SC: More recently, you published a follow-up book entitled Wittgenstein’s Vienna Revisited. Was this work produced as a corrective to your earlier effort in light of recent scholarship? If so, what changed?
AJ: I did not write that book because things had changed (apart from the fact that more sources had emerged) but because I was aware from the start (as Stephen Toulmin really was not) of how much more there was to say. For example, there should have been chapters on Otto Weininger and poet Georg Trakl in Wittgenstein’s Vienna, but as a young whippersnapper, I was not up to it in the time available. The fact is that we signed a contract for a book before I even had my dissertation in my hand. That’s how we supported my Vienna stay in 1969, which made everything possible. The rest grew out of that idea, which I had played with for 30 years by the time the second book was published.
SC: James Klagge has advanced a similar view to your own in his book Wittgenstein in Exile—a book that you reviewed. He argues that one of the chief difficulties of understanding Wittgenstein has been a tendency to remove him from his cultural context. How much clearer will our understanding of Ludwig Wittgenstein be if seen through this prism?
AJ: There is a lot more to learn here. For example, I am currently working on a lecture on the philosophical consequences of Wittgenstein’s war experiences, which are enormously consequential for our understanding of Wittgenstein’s so-called mysticism. During World War I, Wittgenstein was a hero distinguished for his fearlessness in the face of death, and an inspiration to his fellow soldiers in the heaviest fighting—a situation where these qualities were conspicuously lacking among Hapsburg troops. The experience is built into the Tractatus.
SC: In an interview for Humanities Magazine, your colleague, Stephen Toulmin, stated:
“[Ludwig] Wittgenstein saw his vocation as having to clean the Augean stables of the intellect. He thought that the brilliant young were being distracted from urgent tasks by pursuing these intellectual dead ends. I think he would have been deeply depressed if he’d lived long enough to see how many thousands of philosophers are earning a living that way.”

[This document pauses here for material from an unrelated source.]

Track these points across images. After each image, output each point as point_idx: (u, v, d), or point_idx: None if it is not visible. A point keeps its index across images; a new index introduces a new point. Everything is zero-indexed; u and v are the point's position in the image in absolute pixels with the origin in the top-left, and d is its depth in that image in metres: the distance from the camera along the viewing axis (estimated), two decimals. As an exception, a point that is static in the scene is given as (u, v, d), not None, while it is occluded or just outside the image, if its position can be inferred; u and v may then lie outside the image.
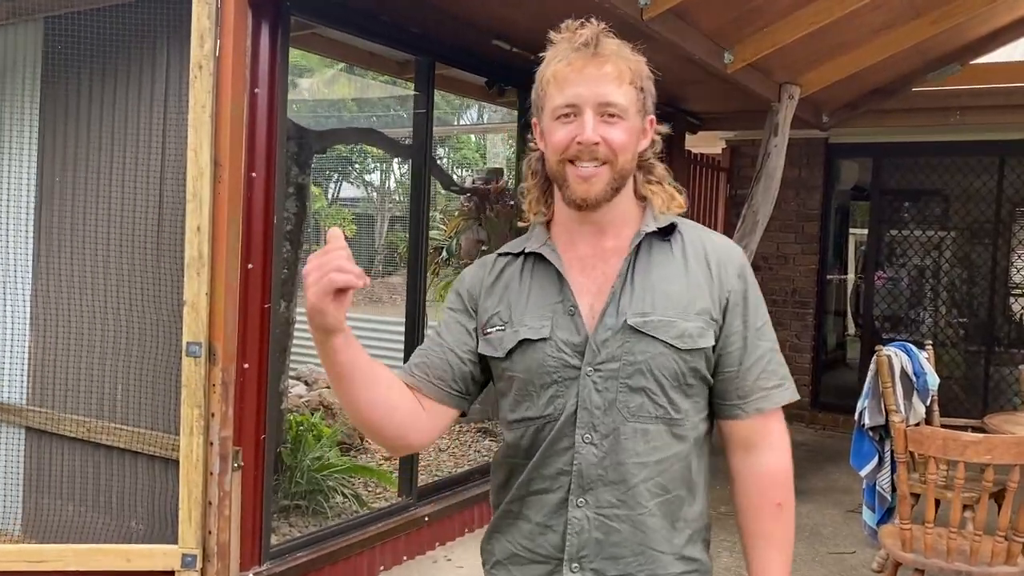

Do you agree with his assessment?
AJ: Absolutely! When Wittgenstein’s student Norman Malcolm told him that he had obtained his Ph.D. and would begin to teach, Wittgenstein congratulated him and at the same time warned him to use this position well because being a “professional philosopher” is a very ticklish business: you are continually expected to cheat your students or to cheat yourself.
SC: If you could sum up Wittgenstein’s enduring legacy, what would it be?
AJ: More than any of his predecessors he made us aware of 1) how conceptual/philosophical problems both in life and in thought arise because we misunderstand the use of language, 2) that language is an interweaving of words and actions into practices that give propositions/signs/sentences/symbols their meaning, and 3) that it is incredibly difficult to be a good philosopher and a decent human being.